L’illégitimité qui vient

Dans de telles conditions, si Emmanuel Macron venait à être réélu il est clair que le procès en illégitimité serait présent. Lui-même semble d’ailleurs en être convaincu puisque, d’après le Canard Enchaîné, il envisagerait de dissoudre l’Assemblée Nationale au lendemain de son élection pour que les élections législatives se tiennent deux semaines plus tôt que dans le calendrier actuel. Tout ceci participe évidemment de sa stratégie d’enjambement et démontre s’il le fallait encore qu’il n’a rien d’un démocrate.

Ce pouvoir termine son quinquennat dans un état de détestation rarement vu dans la Vème République et avait déjà accédé au pouvoir dans des conditions particulières qui posaient la question de sa légitimité politique. En cas de réélection au vu de cette campagne catastrophique, la question n’en serait que décuplée et il y a fort à parier que l’état du pays durant cette deuxième mandature serait particulièrement brûlant. Sans doute cette campagne est-elle le meilleur exemple possible pour illustrer l’inanité de la Vème République, ce système d’un autre temps qui arrive complètement à bout de souffle et risque à très court terme de nous mener à l’abîme fasciste.

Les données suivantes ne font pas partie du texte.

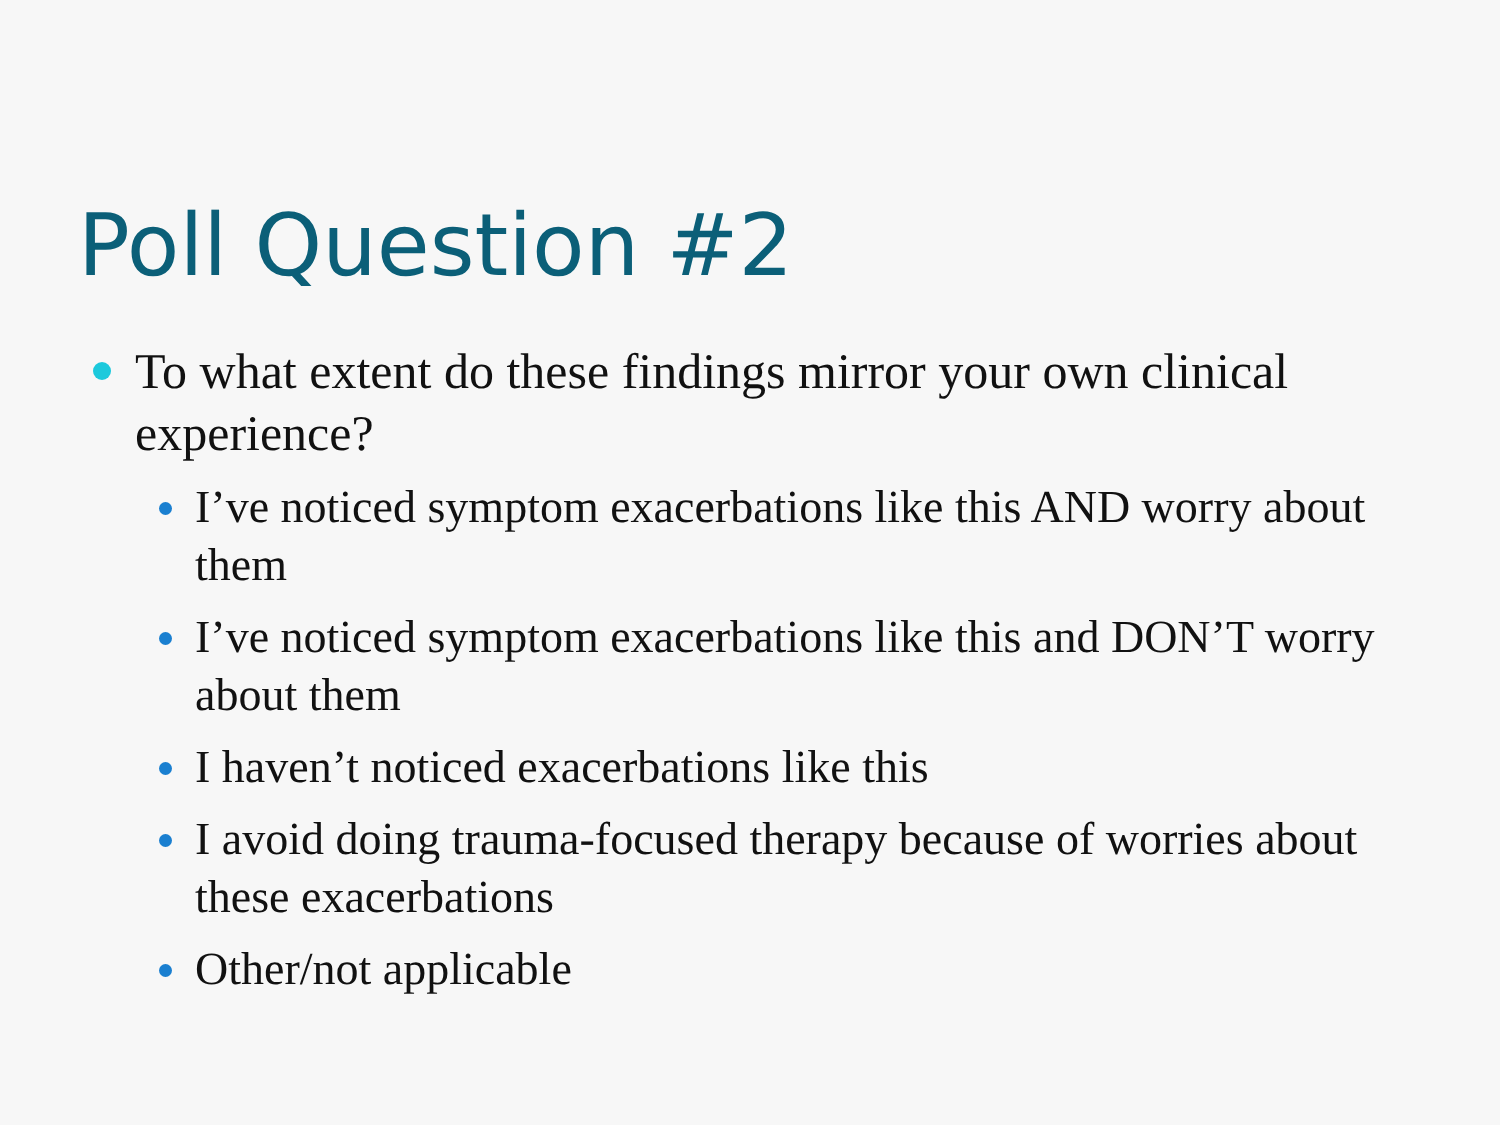Poll Question #2
To what extent do these findings mirror your own clinical experience?
I’ve noticed symptom exacerbations like this AND worry about them
I’ve noticed symptom exacerbations like this and DON’T worry about them
I haven’t noticed exacerbations like this
I avoid doing trauma-focused therapy because of worries about these exacerbations
Other/not applicable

Démobilisation et enracinement de l’ordre établi

La conséquence la plus dramatique de cette campagne dramatique est assurément la démobilisation qu’elle peut engendrer. Si 2017 avait été un fort moment de politisation notamment du fait des débats de fond qui avaient pu avoir lieu, la campagne de cette année semble plutôt agir comme un repoussoir tant les petites piques et les polémiques grotesques occupent une place importante. C’est peut-être là l’objectif final recherché par les forces du système en place.

Quel est effectivement le meilleur carburant de l’ordre établi sinon la démobilisation des masses ? La campagne actuelle, qui traite de sujets tellement éloignés de la réalité des Français, fait tout ou presque pour les dégoûter du jeu électoral – et il serait bien compréhensible qu’une bonne part des électeurs se détournent de ce cirque. C’est pourtant peut-être le moment où nous avons besoin de mobiliser le plus de monde possible tant pour les élections à venir que pour les luttes qui suivront. Il est sans doute grand temps, dans cette nuit démocratique, de rallumer les étoiles.